Não existem riscos de as grandes empresas continuarem explorando os pequenos agricultores também na produção de biocombustíveis?
Com toda a certeza isso vai ser um outro elemento em disputa na sociedade. Se não houver uma intervenção do Estado para priorizar as políticas para as pequenas propriedades, para a agricultura camponesa, a tendência é as grandes empresas transnacionais ocuparem esse mercado, que é extremamente promissor economicamente. Como essas empresas têm como objetivo principal o lucro, elas vão avançar para cima das áreas agrícolas, para aumentar sua lucratividade. É o que se vê na cadeia do fumo, e também na suinocultura, na avicultura, onde as grandes empresas implantam sistemas de integração, onde os agricultores assinam contrato, se comprometendo a adquirir todos os insumos das grandes empresas, muitas vezes com preço acima do mercado, e com o dever de entregar toda a produção para as empresas. São os famosos sistemas de integração. Se a produção de biocombustível caminhar neste rumo dos sistemas integrados, isso coloca a agricultura familiar num risco muito sério. Porque aí, quando firmar esses contratos, a pequena propriedade fica completamente sem opção, tem que seguir à risca o que determina a empresa. Isso representa um sério risco na sobrevivência das pequenas propriedades. O interesse das empresas é trabalhar a monocultura. A gente vê as empresas fumageiras, quando integram um agricultor no seu sistema, ela só quer saber de fumo. Não interessa para elas que o agricultor plante alimento, crie vaca de leite, galinha... muito pelo contrário, muitas vezes combatem inclusive esses sistemas de produção diversificados. Isso é um sério risco para a humanidade, e os agricultores organizados têm que resistir ao máximo que se implantem esses sistemas de integração. Tem que ter produção com autonomia, a partir da discussão com os agricultores, com projetos próprios, onde se possa garantir a produção de energia líquida preservando os sistemas de produção de alimento.

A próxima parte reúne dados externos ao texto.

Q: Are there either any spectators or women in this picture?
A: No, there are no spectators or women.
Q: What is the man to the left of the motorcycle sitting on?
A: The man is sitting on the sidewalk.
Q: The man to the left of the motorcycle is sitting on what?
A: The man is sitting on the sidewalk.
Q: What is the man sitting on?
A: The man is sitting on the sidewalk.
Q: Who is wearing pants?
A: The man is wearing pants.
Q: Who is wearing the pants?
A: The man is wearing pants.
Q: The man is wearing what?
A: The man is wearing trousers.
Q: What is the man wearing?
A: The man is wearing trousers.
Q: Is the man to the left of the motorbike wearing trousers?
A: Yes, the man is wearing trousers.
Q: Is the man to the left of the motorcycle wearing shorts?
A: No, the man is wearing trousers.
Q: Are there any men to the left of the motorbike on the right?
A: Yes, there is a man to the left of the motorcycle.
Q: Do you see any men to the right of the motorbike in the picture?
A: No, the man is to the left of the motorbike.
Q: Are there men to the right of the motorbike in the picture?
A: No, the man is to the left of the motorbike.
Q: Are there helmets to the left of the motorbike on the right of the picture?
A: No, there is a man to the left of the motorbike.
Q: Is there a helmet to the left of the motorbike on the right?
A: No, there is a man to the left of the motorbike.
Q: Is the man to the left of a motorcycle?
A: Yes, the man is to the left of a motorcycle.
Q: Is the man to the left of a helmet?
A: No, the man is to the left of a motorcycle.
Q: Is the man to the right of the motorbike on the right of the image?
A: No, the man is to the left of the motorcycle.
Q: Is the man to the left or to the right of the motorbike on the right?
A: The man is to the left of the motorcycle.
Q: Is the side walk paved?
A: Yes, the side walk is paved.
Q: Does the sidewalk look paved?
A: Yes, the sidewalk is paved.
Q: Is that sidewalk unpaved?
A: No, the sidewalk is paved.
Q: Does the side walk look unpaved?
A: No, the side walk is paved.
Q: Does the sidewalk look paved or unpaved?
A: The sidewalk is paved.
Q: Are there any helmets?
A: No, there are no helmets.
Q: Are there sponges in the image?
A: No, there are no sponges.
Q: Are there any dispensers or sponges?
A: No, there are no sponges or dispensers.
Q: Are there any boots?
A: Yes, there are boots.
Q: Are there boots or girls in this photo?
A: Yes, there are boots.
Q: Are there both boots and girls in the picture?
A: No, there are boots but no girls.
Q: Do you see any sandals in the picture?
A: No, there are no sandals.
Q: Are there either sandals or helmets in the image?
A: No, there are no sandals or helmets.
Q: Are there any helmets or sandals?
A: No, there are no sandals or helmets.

Para finalizar, do que se trata essa tecnologia do H-Bio, que tem sido mencionada como uma alternativa?
O H-Bio é uma tecnologia desenvolvida pela Petrobras, onde o óleo vegetal é adicionado diretamente no petróleo bruto, e a partir daí é refinado. Ou seja, o óleo vegetal é refinado misturado com o petróleo. Esse H-Bio, do ponto de vista ambiental, não terá muito efeito. Um aspecto interessante dos biocombustíveis é a redução da emissão de gases poluentes que provocam o efeito estufa. Já o H-Bio não terá o mesmo efeito. Tanto é que a legislação determina que mesmo o diesel produzido a partir do H-Bio tem que ser adicionado os 8% de biodiesel, porque o efeito dele não é o desejado. Neste sentido, é uma tecnologia que amplia o uso do petróleo, porque vai aumentar a possibilidade de reservas, como uma fonte de energia líquida para ser consumida. Mas do ponto de vista ambiental não vai resolver. Nós acreditamos que não é uma tecnologia que vá ter grandes resultados para o ambiente, para a humanidade, para os pequenos agricultores. Neste momento, o ideal ainda é o biodiesel. O H-Bio vai interessar às empresas petroleiras, que vão aumentar sua disponibilidade de matéria-prima para produzir derivados de petróleo.

O engenheiro agrônomo Alexandre Borscheid é um dos coordenadores do projeto de produção de biodiesel das cooperativas Biopampa e Cooperbio.